Die Theorie klang vielversprechend, doch die Praxis an den Stationen schlägt derzeit ganz andere Töne an. Während ihr auf faire Preise hofft, nutzen die Konzerne die neuen Zeitfenster geschickt aus, um eure Urlaubskasse zu belasten.

Bremse ohne Wirkung
Seit Anfang April greift in Deutschland eine neue Vorschrift: Tankstellen dürfen ihre Preise nur noch exakt einmal am Tag erhöhen. Senkungen bleiben hingegen rund um die Uhr erlaubt. Diese Strategie soll die nervösen Preissprünge bändigen und euch mehr Sicherheit beim Tankstopp geben. Die nackten Zahlen an den Zapfsäulen sprechen bisher jedoch eine andere Sprache. Trotz der neuen Regelung kletterten die Preise über die Osterfeiertage weiter nach oben.
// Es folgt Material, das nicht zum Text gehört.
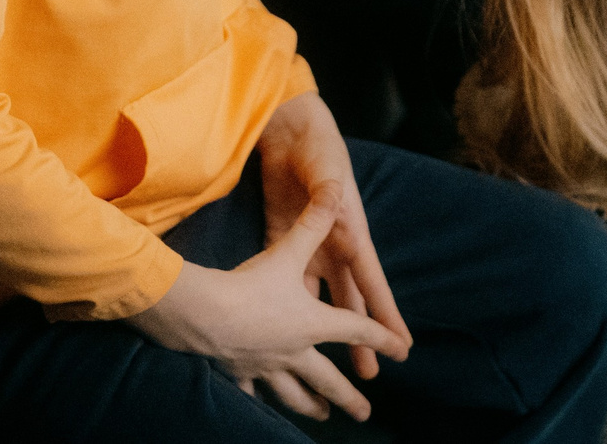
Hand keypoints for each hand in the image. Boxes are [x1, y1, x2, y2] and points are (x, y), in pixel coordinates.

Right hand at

Inzwischen zahlt ihr im bundesweiten Schnitt rund 2,44 Euro für den Liter Diesel, während Super bei 2,25 Euro und E10 bei 2,19 Euro liegen. Die erhoffte Entlastung für eure Geldbörse lässt also noch auf sich warten.

Gebündelte Preis-Wut
In der Theorie schafft das Modell mehr Transparenz, da ihr nun wisst, wann die teure Phase beginnt. In der Praxis beobachten Experten allerdings eine neue Dynamik. Anstatt vieler kleiner Erhöhungen über den Tag verteilt, knallen die Konzerne den kompletten Aufschlag jetzt oft in einem Rutsch zur Mittagsstunde auf die Anzeige. Besonders zum Osterreiseverkehr zeigte sich das gewohnte Bild: Die hohe Nachfrage treibt die Kosten. Die neue Regelung wirkt hier kaum dämpfend, da saisonale Effekte und die aktuelle Marktlage schwerer wiegen als der Zeitpunkt der Preisanpassung. Für euch bedeutet das weiterhin: Augen auf beim Tanken und die Mittagszeit nach Möglichkeit meiden.

Schluss mit Willkür
Angesichts dieser Entwicklung fordern Automobilclubs wie der ACV jetzt deutlich schärfere Kontrollen. Die Behörden besitzen durch das neue Gesetzespaket zwar mehr Macht, um gegen Preismissbrauch vorzugehen, müssen diese Instrumente aber auch konsequent nutzen. Das Bundeskartellamt soll auffällige Entwicklungen zügig prüfen und strukturelle Störungen im Wettbewerb schneller beheben. Solange diese Maßnahmen nicht unmittelbar an der Zapfsäule ankommen, bleibt der Frust bei euch und vielen Unternehmen groß. Hohe Kraftstoffkosten belasten schließlich nicht nur euren privaten Ausflug, sondern treiben die Preise in fast allen Lebensbereichen nach oben.